SOUNDTRACK: SUPERCHUNK-Hyper Enough (1995).
“Hyper Enough” is one of my favorite songs of all time. I don’t know if there’s much more that i can say about it.
“Never Too Young to Smoke” sounds surprisingly like a Cure song to me. The guitar seems very unSuperchunk and Mac’s voice even has traces of Robert Smith in it. It’ s neat trick. And it’s good song, too. It’s got a lot of slow building tension (again, unusual). And it really pays off.

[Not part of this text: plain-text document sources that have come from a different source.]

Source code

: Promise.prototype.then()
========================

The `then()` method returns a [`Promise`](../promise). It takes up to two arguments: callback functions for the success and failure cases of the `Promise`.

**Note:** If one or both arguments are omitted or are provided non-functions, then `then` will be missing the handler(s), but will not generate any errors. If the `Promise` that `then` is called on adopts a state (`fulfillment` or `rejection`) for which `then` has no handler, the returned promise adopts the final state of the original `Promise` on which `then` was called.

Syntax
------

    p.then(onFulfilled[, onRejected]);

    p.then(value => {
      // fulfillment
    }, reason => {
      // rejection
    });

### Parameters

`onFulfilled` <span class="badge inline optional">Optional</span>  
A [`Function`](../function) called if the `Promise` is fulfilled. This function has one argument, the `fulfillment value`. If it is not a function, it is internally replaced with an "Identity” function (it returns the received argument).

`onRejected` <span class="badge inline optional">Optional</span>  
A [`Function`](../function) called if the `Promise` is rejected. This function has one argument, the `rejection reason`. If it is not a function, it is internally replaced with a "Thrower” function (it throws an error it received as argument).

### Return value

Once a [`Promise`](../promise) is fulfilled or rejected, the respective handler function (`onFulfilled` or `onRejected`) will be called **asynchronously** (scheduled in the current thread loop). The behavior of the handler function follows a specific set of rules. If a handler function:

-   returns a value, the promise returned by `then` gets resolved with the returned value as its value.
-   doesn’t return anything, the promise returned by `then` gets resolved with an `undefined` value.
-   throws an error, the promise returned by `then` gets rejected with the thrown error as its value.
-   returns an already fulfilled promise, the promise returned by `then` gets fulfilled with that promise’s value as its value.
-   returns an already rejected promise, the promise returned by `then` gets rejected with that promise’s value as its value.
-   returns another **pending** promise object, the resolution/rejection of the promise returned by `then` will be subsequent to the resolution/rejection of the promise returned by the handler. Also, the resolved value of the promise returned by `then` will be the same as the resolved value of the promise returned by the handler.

The final track, “Detroit Has a Skyline” is another acoustic version (original on Here’s Where the Strings Come In). It has certain Cure-isms on it as well, but it is much more clearly Mac than Robert Smith. It has a great chord progression in the bridge, but we knew that from the original.

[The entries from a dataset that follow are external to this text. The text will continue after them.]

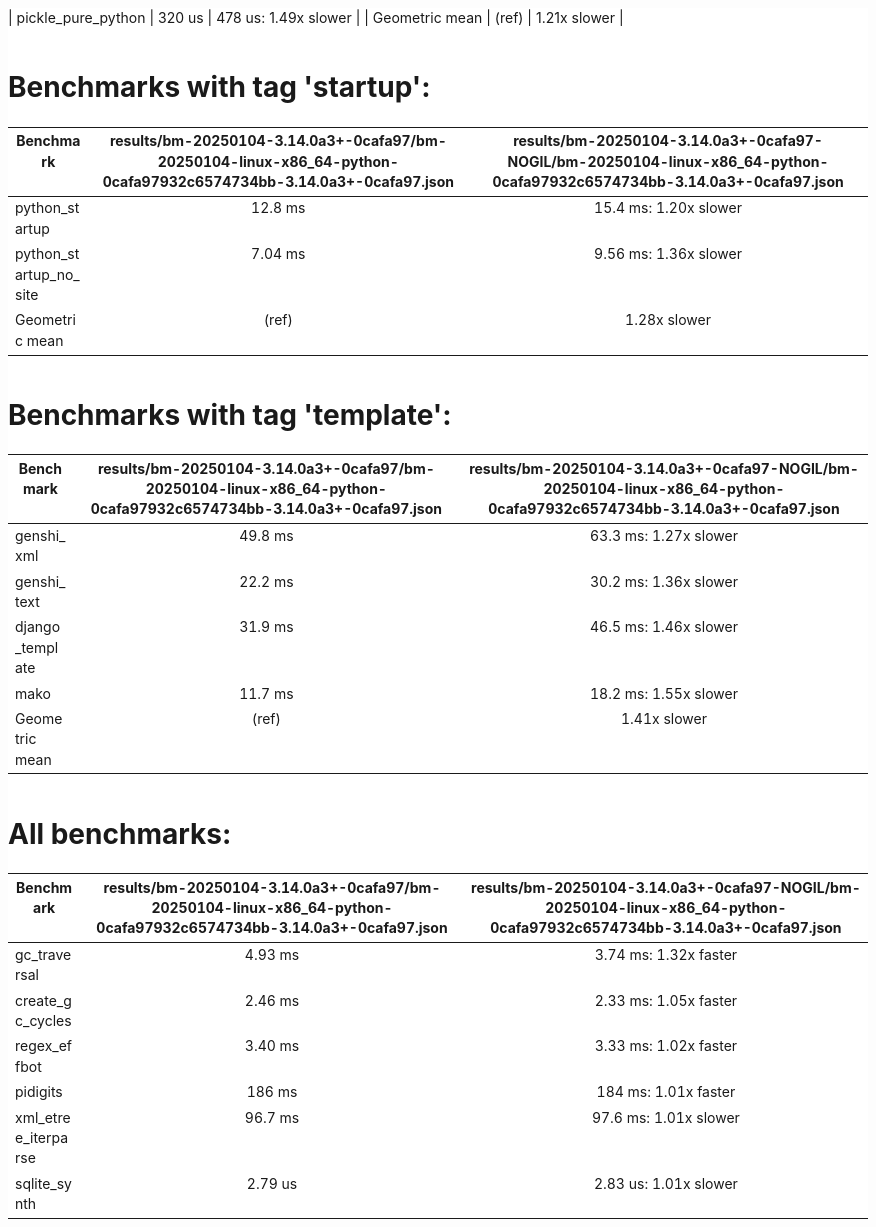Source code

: | pickle_pure_python   | 320 us                                                                                                            | 478 us: 1.49x slower                                                                                                    |
| Geometric mean       | (ref)                                                                                                             | 1.21x slower                                                                                                            |

Benchmarks with tag 'startup':
==============================

| Benchmark              | results/bm-20250104-3.14.0a3+-0cafa97/bm-20250104-linux-x86_64-python-0cafa97932c6574734bb-3.14.0a3+-0cafa97.json | results/bm-20250104-3.14.0a3+-0cafa97-NOGIL/bm-20250104-linux-x86_64-python-0cafa97932c6574734bb-3.14.0a3+-0cafa97.json |
|------------------------|:-----------------------------------------------------------------------------------------------------------------:|:-----------------------------------------------------------------------------------------------------------------------:|
| python_startup         | 12.8 ms                                                                                                           | 15.4 ms: 1.20x slower                                                                                                   |
| python_startup_no_site | 7.04 ms                                                                                                           | 9.56 ms: 1.36x slower                                                                                                   |
| Geometric mean         | (ref)                                                                                                             | 1.28x slower                                                                                                            |

Benchmarks with tag 'template':
===============================

| Benchmark       | results/bm-20250104-3.14.0a3+-0cafa97/bm-20250104-linux-x86_64-python-0cafa97932c6574734bb-3.14.0a3+-0cafa97.json | results/bm-20250104-3.14.0a3+-0cafa97-NOGIL/bm-20250104-linux-x86_64-python-0cafa97932c6574734bb-3.14.0a3+-0cafa97.json |
|-----------------|:-----------------------------------------------------------------------------------------------------------------:|:-----------------------------------------------------------------------------------------------------------------------:|
| genshi_xml      | 49.8 ms                                                                                                           | 63.3 ms: 1.27x slower                                                                                                   |
| genshi_text     | 22.2 ms                                                                                                           | 30.2 ms: 1.36x slower                                                                                                   |
| django_template | 31.9 ms                                                                                                           | 46.5 ms: 1.46x slower                                                                                                   |
| mako            | 11.7 ms                                                                                                           | 18.2 ms: 1.55x slower                                                                                                   |
| Geometric mean  | (ref)                                                                                                             | 1.41x slower                                                                                                            |

All benchmarks:
===============

| Benchmark                  | results/bm-20250104-3.14.0a3+-0cafa97/bm-20250104-linux-x86_64-python-0cafa97932c6574734bb-3.14.0a3+-0cafa97.json | results/bm-20250104-3.14.0a3+-0cafa97-NOGIL/bm-20250104-linux-x86_64-python-0cafa97932c6574734bb-3.14.0a3+-0cafa97.json |
|----------------------------|:-----------------------------------------------------------------------------------------------------------------:|:-----------------------------------------------------------------------------------------------------------------------:|
| gc_traversal               | 4.93 ms                                                                                                           | 3.74 ms: 1.32x faster                                                                                                   |
| create_gc_cycles           | 2.46 ms                                                                                                           | 2.33 ms: 1.05x faster                                                                                                   |
| regex_effbot               | 3.40 ms                                                                                                           | 3.33 ms: 1.02x faster                                                                                                   |
| pidigits                   | 186 ms                                                                                                            | 184 ms: 1.01x faster                                                                                                    |
| xml_etree_iterparse        | 96.7 ms                                                                                                           | 97.6 ms: 1.01x slower                                                                                                   |
| sqlite_synth               | 2.79 us                                                                                                           | 2.83 us: 1.01x slower                                                                                                   |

[READ: September 30, 2010] “Raft in Water, Floating”
A.M. Homes was the fifth writer in the New Yorker’s 1999 20 Under 40 collection.

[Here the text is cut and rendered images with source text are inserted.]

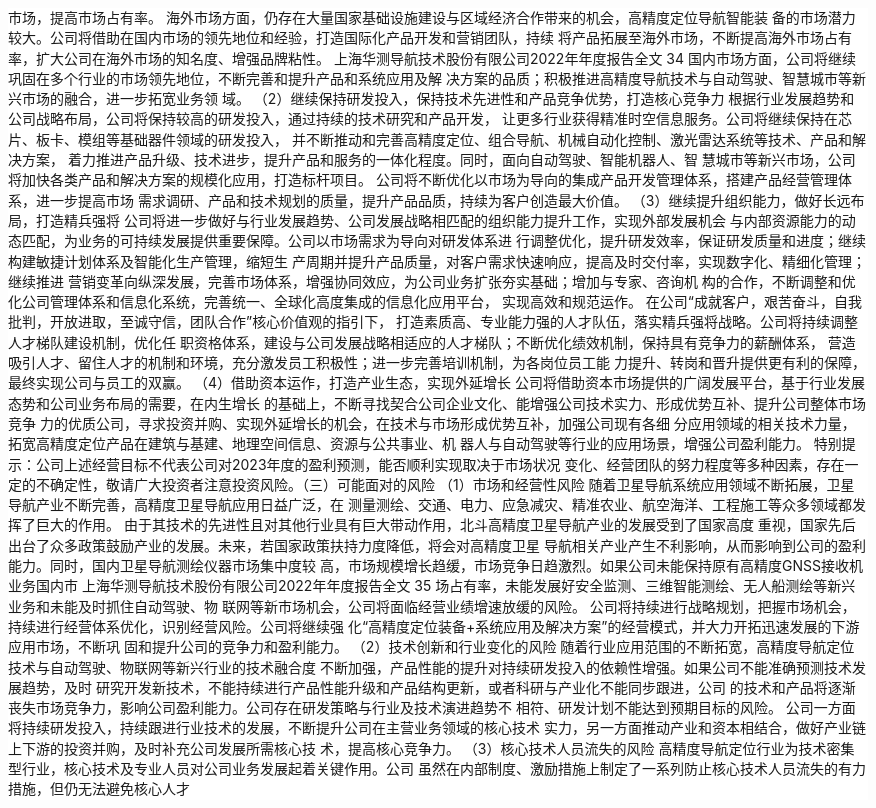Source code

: 市场，提高市场占有率。
海外市场方面，仍存在大量国家基础设施建设与区域经济合作带来的机会，高精度定位导航智能装
备的市场潜力较大。公司将借助在国内市场的领先地位和经验，打造国际化产品开发和营销团队，持续
将产品拓展至海外市场，不断提高海外市场占有率，扩大公司在海外市场的知名度、增强品牌粘性。
上海华测导航技术股份有限公司2022年年度报告全文
34
国内市场方面，公司将继续巩固在多个行业的市场领先地位，不断完善和提升产品和系统应用及解
决方案的品质；积极推进高精度导航技术与自动驾驶、智慧城市等新兴市场的融合，进一步拓宽业务领
域。
（2）继续保持研发投入，保持技术先进性和产品竞争优势，打造核心竞争力
根据行业发展趋势和公司战略布局，公司将保持较高的研发投入，通过持续的技术研究和产品开发，
让更多行业获得精准时空信息服务。公司将继续保持在芯片、板卡、模组等基础器件领域的研发投入，
并不断推动和完善高精度定位、组合导航、机械自动化控制、激光雷达系统等技术、产品和解决方案，
着力推进产品升级、技术进步，提升产品和服务的一体化程度。同时，面向自动驾驶、智能机器人、智
慧城市等新兴市场，公司将加快各类产品和解决方案的规模化应用，打造标杆项目。
公司将不断优化以市场为导向的集成产品开发管理体系，搭建产品经营管理体系，进一步提高市场
需求调研、产品和技术规划的质量，提升产品品质，持续为客户创造最大价值。
（3）继续提升组织能力，做好长远布局，打造精兵强将
公司将进一步做好与行业发展趋势、公司发展战略相匹配的组织能力提升工作，实现外部发展机会
与内部资源能力的动态匹配，为业务的可持续发展提供重要保障。公司以市场需求为导向对研发体系进
行调整优化，提升研发效率，保证研发质量和进度；继续构建敏捷计划体系及智能化生产管理，缩短生
产周期并提升产品质量，对客户需求快速响应，提高及时交付率，实现数字化、精细化管理；继续推进
营销变革向纵深发展，完善市场体系，增强协同效应，为公司业务扩张夯实基础；增加与专家、咨询机
构的合作，不断调整和优化公司管理体系和信息化系统，完善统一、全球化高度集成的信息化应用平台，
实现高效和规范运作。
在公司“成就客户，艰苦奋斗，自我批判，开放进取，至诚守信，团队合作”核心价值观的指引下，
打造素质高、专业能力强的人才队伍，落实精兵强将战略。公司将持续调整人才梯队建设机制，优化任
职资格体系，建设与公司发展战略相适应的人才梯队；不断优化绩效机制，保持具有竞争力的薪酬体系，
营造吸引人才、留住人才的机制和环境，充分激发员工积极性；进一步完善培训机制，为各岗位员工能
力提升、转岗和晋升提供更有利的保障，最终实现公司与员工的双赢。
（4）借助资本运作，打造产业生态，实现外延增长
公司将借助资本市场提供的广阔发展平台，基于行业发展态势和公司业务布局的需要，在内生增长
的基础上，不断寻找契合公司企业文化、能增强公司技术实力、形成优势互补、提升公司整体市场竞争
力的优质公司，寻求投资并购、实现外延增长的机会，在技术与市场形成优势互补，加强公司现有各细
分应用领域的相关技术力量，拓宽高精度定位产品在建筑与基建、地理空间信息、资源与公共事业、机
器人与自动驾驶等行业的应用场景，增强公司盈利能力。
特别提示：公司上述经营目标不代表公司对2023年度的盈利预测，能否顺利实现取决于市场状况
变化、经营团队的努力程度等多种因素，存在一定的不确定性，敬请广大投资者注意投资风险。（三）可能面对的风险
（1）市场和经营性风险
随着卫星导航系统应用领域不断拓展，卫星导航产业不断完善，高精度卫星导航应用日益广泛，在
测量测绘、交通、电力、应急减灾、精准农业、航空海洋、工程施工等众多领域都发挥了巨大的作用。
由于其技术的先进性且对其他行业具有巨大带动作用，北斗高精度卫星导航产业的发展受到了国家高度
重视，国家先后出台了众多政策鼓励产业的发展。未来，若国家政策扶持力度降低，将会对高精度卫星
导航相关产业产生不利影响，从而影响到公司的盈利能力。同时，国内卫星导航测绘仪器市场集中度较
高，市场规模增长趋缓，市场竞争日趋激烈。如果公司未能保持原有高精度GNSS接收机业务国内市
上海华测导航技术股份有限公司2022年年度报告全文
35
场占有率，未能发展好安全监测、三维智能测绘、无人船测绘等新兴业务和未能及时抓住自动驾驶、物
联网等新市场机会，公司将面临经营业绩增速放缓的风险。
公司将持续进行战略规划，把握市场机会，持续进行经营体系优化，识别经营风险。公司将继续强
化“高精度定位装备+系统应用及解决方案”的经营模式，并大力开拓迅速发展的下游应用市场，不断巩
固和提升公司的竞争力和盈利能力。
（2）技术创新和行业变化的风险
随着行业应用范围的不断拓宽，高精度导航定位技术与自动驾驶、物联网等新兴行业的技术融合度
不断加强，产品性能的提升对持续研发投入的依赖性增强。如果公司不能准确预测技术发展趋势，及时
研究开发新技术，不能持续进行产品性能升级和产品结构更新，或者科研与产业化不能同步跟进，公司
的技术和产品将逐渐丧失市场竞争力，影响公司盈利能力。公司存在研发策略与行业及技术演进趋势不
相符、研发计划不能达到预期目标的风险。
公司一方面将持续研发投入，持续跟进行业技术的发展，不断提升公司在主营业务领域的核心技术
实力，另一方面推动产业和资本相结合，做好产业链上下游的投资并购，及时补充公司发展所需核心技
术，提高核心竞争力。
（3）核心技术人员流失的风险
高精度导航定位行业为技术密集型行业，核心技术及专业人员对公司业务发展起着关键作用。公司
虽然在内部制度、激励措施上制定了一系列防止核心技术人员流失的有力措施，但仍无法避免核心人才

I’ve really enjoyed A.M. Homes’ books. I liked The End of Alice, and I really liked This Book Will Save Your Life. She has a few books in between these, but I’ve been remiss about reading her.
And this story was definitely not my favorite. It is written in an exceedingly detached tone. A young woman is floating on a raft. She is described by an almost uninterested 3rd person voice. Even the young woman’s conversations are robotic and emotionless. In many ways it reminded me of Bret Easton Ellis’ style of distant characters.
Her boyfriend comes over, he gives himself an orgasm which she is complicit in and yet somewhat oblivious to, and then it gets really strange.As the story ends a character who may be a person or may be a wolf (or a duck) sits by the pool with her.
The only thing I can guess is that she is dieting and perhaps she’s hallucinating. And I suppose the detached nature of the story is designed to showcase superficiality, but I really just didn’t get it.